What to produce - Lines to restate from the data below: from the one containing "Det kan være, at" to the one containing "terlebih dahulu.", both included. Give them again exactly, and only them.

Extracted page text data
★ ★ ★ ★

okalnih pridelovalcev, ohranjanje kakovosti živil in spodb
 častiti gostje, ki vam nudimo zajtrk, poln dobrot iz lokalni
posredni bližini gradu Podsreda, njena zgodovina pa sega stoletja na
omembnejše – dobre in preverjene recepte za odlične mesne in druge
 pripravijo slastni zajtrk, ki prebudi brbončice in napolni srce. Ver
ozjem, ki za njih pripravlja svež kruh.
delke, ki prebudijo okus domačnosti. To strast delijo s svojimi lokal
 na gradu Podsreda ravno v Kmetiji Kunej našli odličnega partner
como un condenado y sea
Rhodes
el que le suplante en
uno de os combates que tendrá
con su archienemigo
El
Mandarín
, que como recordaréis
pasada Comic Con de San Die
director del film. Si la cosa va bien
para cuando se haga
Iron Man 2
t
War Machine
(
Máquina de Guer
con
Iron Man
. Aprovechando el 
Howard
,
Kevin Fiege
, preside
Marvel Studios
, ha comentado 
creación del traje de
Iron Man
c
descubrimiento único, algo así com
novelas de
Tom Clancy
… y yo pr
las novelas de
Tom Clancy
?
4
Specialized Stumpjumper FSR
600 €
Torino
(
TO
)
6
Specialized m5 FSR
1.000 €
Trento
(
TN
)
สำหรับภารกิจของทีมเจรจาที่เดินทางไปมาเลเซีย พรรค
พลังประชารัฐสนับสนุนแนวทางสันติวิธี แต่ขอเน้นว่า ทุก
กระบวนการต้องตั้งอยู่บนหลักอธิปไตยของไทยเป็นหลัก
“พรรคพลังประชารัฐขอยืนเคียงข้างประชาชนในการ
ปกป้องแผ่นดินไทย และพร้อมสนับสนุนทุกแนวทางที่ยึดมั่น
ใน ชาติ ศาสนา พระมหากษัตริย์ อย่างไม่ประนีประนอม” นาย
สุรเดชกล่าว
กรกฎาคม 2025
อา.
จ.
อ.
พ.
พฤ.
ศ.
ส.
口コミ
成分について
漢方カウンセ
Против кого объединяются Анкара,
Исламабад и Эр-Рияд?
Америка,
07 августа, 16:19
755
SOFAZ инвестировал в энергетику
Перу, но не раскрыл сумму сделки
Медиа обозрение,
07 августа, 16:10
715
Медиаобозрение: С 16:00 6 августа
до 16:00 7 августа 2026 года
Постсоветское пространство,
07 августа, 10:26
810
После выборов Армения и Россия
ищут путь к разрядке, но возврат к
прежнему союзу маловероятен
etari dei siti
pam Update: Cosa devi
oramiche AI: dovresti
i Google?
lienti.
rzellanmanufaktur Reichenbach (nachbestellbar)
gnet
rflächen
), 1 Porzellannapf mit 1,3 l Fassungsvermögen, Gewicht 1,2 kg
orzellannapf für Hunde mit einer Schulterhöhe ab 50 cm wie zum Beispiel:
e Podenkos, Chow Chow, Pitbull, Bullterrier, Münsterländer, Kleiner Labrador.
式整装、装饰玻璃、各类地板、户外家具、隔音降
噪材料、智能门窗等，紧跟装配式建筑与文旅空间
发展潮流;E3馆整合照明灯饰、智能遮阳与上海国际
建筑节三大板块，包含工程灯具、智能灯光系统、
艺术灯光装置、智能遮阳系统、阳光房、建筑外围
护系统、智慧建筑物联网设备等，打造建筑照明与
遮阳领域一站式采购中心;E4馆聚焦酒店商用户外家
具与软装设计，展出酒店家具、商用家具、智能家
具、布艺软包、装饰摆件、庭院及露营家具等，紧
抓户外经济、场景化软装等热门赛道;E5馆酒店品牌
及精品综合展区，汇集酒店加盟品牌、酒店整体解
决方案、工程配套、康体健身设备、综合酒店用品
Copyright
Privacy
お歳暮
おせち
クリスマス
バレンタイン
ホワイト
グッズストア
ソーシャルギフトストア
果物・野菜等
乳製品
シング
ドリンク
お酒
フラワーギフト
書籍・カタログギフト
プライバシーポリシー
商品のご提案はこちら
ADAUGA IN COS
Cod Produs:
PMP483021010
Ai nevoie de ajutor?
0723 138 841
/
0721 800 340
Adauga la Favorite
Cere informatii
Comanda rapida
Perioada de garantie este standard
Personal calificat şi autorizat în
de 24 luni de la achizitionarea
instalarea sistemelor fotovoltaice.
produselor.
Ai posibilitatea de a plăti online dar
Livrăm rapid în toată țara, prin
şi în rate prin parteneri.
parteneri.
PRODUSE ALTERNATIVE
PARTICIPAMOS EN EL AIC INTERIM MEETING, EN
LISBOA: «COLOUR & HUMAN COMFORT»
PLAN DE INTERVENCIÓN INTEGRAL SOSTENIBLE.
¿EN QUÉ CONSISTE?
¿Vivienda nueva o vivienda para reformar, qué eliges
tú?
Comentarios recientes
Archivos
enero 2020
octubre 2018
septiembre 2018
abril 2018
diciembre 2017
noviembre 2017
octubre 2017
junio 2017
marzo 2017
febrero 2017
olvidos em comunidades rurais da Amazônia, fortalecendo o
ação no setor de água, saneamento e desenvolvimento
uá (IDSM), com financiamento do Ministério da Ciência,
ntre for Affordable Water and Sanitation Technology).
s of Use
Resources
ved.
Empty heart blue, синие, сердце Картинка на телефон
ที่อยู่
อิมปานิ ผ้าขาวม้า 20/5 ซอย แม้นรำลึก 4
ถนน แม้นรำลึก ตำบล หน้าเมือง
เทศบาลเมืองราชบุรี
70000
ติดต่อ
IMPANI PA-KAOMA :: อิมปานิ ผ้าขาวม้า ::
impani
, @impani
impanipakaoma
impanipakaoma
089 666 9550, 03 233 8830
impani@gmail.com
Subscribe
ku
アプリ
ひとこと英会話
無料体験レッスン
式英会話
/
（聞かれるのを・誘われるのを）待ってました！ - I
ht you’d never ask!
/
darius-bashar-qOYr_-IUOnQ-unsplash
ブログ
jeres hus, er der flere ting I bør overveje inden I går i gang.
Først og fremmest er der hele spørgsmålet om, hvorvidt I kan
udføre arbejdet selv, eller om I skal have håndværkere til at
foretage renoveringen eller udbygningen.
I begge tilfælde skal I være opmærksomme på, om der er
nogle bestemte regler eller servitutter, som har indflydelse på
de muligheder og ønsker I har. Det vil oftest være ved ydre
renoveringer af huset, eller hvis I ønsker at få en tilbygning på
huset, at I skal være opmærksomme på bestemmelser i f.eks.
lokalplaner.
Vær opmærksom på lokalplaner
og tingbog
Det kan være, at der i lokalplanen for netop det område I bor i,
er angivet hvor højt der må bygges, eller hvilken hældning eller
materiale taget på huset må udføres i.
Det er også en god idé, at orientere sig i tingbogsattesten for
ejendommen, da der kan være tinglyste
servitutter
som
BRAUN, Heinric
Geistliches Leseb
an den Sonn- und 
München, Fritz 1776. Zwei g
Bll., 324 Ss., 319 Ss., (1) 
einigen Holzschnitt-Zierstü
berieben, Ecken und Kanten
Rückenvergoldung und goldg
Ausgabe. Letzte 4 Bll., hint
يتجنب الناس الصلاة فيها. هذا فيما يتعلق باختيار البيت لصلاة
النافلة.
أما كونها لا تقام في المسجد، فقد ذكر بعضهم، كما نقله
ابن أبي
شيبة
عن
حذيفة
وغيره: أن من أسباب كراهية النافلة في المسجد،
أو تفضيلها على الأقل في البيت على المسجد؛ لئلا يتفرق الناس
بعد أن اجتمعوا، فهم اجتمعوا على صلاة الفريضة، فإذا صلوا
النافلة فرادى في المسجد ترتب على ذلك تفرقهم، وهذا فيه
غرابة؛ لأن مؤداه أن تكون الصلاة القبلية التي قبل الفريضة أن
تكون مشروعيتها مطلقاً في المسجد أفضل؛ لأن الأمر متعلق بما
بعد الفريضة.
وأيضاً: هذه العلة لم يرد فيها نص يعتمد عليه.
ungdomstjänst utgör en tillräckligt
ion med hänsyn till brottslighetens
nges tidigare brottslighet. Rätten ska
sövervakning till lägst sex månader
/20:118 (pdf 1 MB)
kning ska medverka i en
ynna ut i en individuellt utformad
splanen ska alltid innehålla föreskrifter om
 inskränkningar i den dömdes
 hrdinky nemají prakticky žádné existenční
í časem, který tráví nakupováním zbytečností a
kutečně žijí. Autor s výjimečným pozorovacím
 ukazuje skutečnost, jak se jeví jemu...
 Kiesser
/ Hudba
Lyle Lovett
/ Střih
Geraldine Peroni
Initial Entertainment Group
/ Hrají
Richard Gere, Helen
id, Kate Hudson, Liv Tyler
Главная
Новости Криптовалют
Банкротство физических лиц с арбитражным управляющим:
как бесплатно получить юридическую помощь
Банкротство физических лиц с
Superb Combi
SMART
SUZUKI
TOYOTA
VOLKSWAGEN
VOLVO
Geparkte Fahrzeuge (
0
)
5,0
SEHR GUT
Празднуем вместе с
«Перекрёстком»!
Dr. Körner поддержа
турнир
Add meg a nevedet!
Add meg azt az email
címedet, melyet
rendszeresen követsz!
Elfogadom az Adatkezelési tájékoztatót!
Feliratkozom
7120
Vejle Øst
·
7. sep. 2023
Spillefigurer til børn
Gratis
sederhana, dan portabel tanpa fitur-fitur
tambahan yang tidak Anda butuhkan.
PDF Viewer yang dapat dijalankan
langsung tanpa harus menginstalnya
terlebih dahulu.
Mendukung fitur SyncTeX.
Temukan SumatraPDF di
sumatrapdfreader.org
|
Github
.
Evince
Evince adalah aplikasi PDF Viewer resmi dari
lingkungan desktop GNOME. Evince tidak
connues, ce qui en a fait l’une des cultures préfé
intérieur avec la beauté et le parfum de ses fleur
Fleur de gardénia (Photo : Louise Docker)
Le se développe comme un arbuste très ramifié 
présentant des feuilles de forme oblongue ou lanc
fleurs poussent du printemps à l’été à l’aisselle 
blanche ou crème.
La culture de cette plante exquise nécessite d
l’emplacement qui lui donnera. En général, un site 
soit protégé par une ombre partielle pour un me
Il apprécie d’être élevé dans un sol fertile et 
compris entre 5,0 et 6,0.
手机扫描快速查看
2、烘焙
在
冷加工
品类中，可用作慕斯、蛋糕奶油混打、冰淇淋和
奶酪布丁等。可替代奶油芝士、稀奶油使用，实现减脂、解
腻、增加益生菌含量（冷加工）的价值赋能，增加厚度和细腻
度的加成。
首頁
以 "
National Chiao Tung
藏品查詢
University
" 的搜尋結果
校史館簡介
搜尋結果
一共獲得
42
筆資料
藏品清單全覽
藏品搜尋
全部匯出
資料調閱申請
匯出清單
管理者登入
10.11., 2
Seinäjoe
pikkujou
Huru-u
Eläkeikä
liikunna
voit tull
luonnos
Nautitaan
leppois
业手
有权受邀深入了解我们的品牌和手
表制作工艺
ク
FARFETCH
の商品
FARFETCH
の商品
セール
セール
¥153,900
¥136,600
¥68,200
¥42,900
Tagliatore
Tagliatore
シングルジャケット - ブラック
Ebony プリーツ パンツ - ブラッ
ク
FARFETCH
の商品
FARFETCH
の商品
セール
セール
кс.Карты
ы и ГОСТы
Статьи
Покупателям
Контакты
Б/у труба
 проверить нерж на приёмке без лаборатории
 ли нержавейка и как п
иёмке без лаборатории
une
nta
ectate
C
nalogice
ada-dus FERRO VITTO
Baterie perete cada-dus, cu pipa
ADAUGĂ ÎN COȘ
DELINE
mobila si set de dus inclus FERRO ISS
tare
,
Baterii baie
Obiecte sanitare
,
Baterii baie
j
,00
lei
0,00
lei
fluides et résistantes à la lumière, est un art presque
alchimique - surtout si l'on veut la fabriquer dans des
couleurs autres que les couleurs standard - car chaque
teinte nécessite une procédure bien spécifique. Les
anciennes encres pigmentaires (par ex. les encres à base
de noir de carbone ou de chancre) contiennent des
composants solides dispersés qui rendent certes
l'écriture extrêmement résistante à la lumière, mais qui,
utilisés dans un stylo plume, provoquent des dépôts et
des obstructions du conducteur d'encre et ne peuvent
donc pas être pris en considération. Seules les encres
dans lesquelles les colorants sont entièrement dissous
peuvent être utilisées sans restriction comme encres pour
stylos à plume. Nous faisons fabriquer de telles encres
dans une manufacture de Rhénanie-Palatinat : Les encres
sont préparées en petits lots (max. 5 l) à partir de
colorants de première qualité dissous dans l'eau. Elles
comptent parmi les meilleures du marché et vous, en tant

★ ★ ★ ★

Exercise output -
Det kan være, at der i lokalplanen for netop det område I bor i,
er angivet hvor højt der må bygges, eller hvilken hældning eller
materiale taget på huset må udføres i.
Det er også en god idé, at orientere sig i tingbogsattesten for
ejendommen, da der kan være tinglyste
servitutter
som
BRAUN, Heinric
Geistliches Leseb
an den Sonn- und 
München, Fritz 1776. Zwei g
Bll., 324 Ss., 319 Ss., (1) 
einigen Holzschnitt-Zierstü
berieben, Ecken und Kanten
Rückenvergoldung und goldg
Ausgabe. Letzte 4 Bll., hint
يتجنب الناس الصلاة فيها. هذا فيما يتعلق باختيار البيت لصلاة
النافلة.
أما كونها لا تقام في المسجد، فقد ذكر بعضهم، كما نقله
ابن أبي
شيبة
عن
حذيفة
وغيره: أن من أسباب كراهية النافلة في المسجد،
أو تفضيلها على الأقل في البيت على المسجد؛ لئلا يتفرق الناس
بعد أن اجتمعوا، فهم اجتمعوا على صلاة الفريضة، فإذا صلوا
النافلة فرادى في المسجد ترتب على ذلك تفرقهم، وهذا فيه
غرابة؛ لأن مؤداه أن تكون الصلاة القبلية التي قبل الفريضة أن
تكون مشروعيتها مطلقاً في المسجد أفضل؛ لأن الأمر متعلق بما
بعد الفريضة.
وأيضاً: هذه العلة لم يرد فيها نص يعتمد عليه.
ungdomstjänst utgör en tillräckligt
ion med hänsyn till brottslighetens
nges tidigare brottslighet. Rätten ska
sövervakning till lägst sex månader
/20:118 (pdf 1 MB)
kning ska medverka i en
ynna ut i en individuellt utformad
splanen ska alltid innehålla föreskrifter om
 inskränkningar i den dömdes
 hrdinky nemají prakticky žádné existenční
í časem, který tráví nakupováním zbytečností a
kutečně žijí. Autor s výjimečným pozorovacím
 ukazuje skutečnost, jak se jeví jemu...
 Kiesser
/ Hudba
Lyle Lovett
/ Střih
Geraldine Peroni
Initial Entertainment Group
/ Hrají
Richard Gere, Helen
id, Kate Hudson, Liv Tyler
Главная
Новости Криптовалют
Банкротство физических лиц с арбитражным управляющим:
как бесплатно получить юридическую помощь
Банкротство физических лиц с
Superb Combi
SMART
SUZUKI
TOYOTA
VOLKSWAGEN
VOLVO
Geparkte Fahrzeuge (
0
)
5,0
SEHR GUT
Празднуем вместе с
«Перекрёстком»!
Dr. Körner поддержа
турнир
Add meg a nevedet!
Add meg azt az email
címedet, melyet
rendszeresen követsz!
Elfogadom az Adatkezelési tájékoztatót!
Feliratkozom
7120
Vejle Øst
·
7. sep. 2023
Spillefigurer til børn
Gratis
sederhana, dan portabel tanpa fitur-fitur
tambahan yang tidak Anda butuhkan.
PDF Viewer yang dapat dijalankan
langsung tanpa harus menginstalnya
terlebih dahulu.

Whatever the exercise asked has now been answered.